■ TEKST
========

Heeft u ook een opvallende foto gevonden?

Laat ons meegenieten en stuur hem naar de redactie. Het onderwerp kan zich zowel binnen als buiten de Singelgracht bevinden. Wij verwachten wel een niet alledaags beeld dat ook niet-buurtbewoners wel eens op het netvlies kregen. Graag via deze link en alléén via deze link a.u.b. Blijf sturen!

Fotoquiz Wat? Waar?

Hier is iets aan de hand. Als buurtgenoten en passanten zo bijeen drommen is er iets loos. Ze kijken niet vreugdevol dus het is geen vrolijke gebeurtenis. De vragen zijn:

Welke straat is dit?
Wat was er gaande?

U weet het intussen... beide vragen moeten goed worden beantwoord voor een vermelding.

Laat het ons weten via deze link

Foto: Stadsarchief Amsterdam

Oplossing vorige week

 

Zonder dat we dat opzettelijk deden hebben wij u gefopt. Wat we straatnaambordje noemden, was helemaal geen straatnaambordje maar een onderdeel van de zijgevel van een huis aan de Tweede Laurierdwarsstraat. Op die straat had u moeten komen door het ontcijferen van de tekst op de winkelruit van het huis met het nummer 44: het Mosselpaleis. Met die tekst krijgt u in de Beeldbank in één klap de naam van de straat. Dan heeft u nog een oude kaart nodig waar de huisnummers uit de tijd van deze foto op staan en dan ziet u dat deze straat een pad kruist met aan deze zijde de naam Schoone Weespad en aan de overkant het Vuile Weespad. Dit pad is naar alle waarschijnlijkheid een oer-pad dat door de Jordaan ingesloten werd. Er stonden reeds huizen aan dat pad die niet afgebroken hoefden te worden. Er zijn meer paden en gangen die dezelfde geschiedenis hebben en pas tijdens de grote sanering van de Jordaan de een na de ander verdwenen. De beide Weespaden zijn er nog steeds maar wel afgesloten met een ijzeren hek. Tegenwoordig hangt er wel een straatnaambord maar eentje van het officieuze soort: wit met blauwe letters zoals voor voormalige gangen en paden wordt gebruikt.

 

Foto: Stadsarchief Amsterdam

Goede oplossingen kwamen van Arjen Lobach, Anneke Huijser, Kees Huyser, Ria Scharn, Anthony Kolder, Jos Mol, Adrie de Koning, Aschwin Merks, Mike Man, Otto Meyer,

Met de camera op pad...

========

■ KORTE OEFENING A
Schrijf een stuk uit de tekst over de fotoquiz letterlijk over: begin bij de woorden "Laat ons meegenieten" en stop na "voor een vermelding.".
■ KORTE OEFENING B
Verander in de gegevens hieronder "dist" in "afstand" en geef alleen de regels vanaf de regel met "pose: elev=264.5 azim=82.9" tot en met het einde van de gegevens opnieuw. Laat verder alles ongewijzigd.

========

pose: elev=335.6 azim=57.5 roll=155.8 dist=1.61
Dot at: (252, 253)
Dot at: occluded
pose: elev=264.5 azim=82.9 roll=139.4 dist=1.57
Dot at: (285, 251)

========

■ VOLLEDIG ANTWOORD A
Laat ons meegenieten en stuur hem naar de redactie. Het onderwerp kan zich zowel binnen als buiten de Singelgracht bevinden. Wij verwachten wel een niet alledaags beeld dat ook niet-buurtbewoners wel eens op het netvlies kregen. Graag via deze link en alléén via deze link a.u.b. Blijf sturen!

Fotoquiz Wat? Waar?

Hier is iets aan de hand. Als buurtgenoten en passanten zo bijeen drommen is er iets loos. Ze kijken niet vreugdevol dus het is geen vrolijke gebeurtenis. De vragen zijn:

Welke straat is dit?
Wat was er gaande?

U weet het intussen... beide vragen moeten goed worden beantwoord voor een vermelding.

■ VOLLEDIG ANTWOORD B
pose: elev=264.5 azim=82.9 roll=139.4 afstand=1.57
Dot at: (285, 251)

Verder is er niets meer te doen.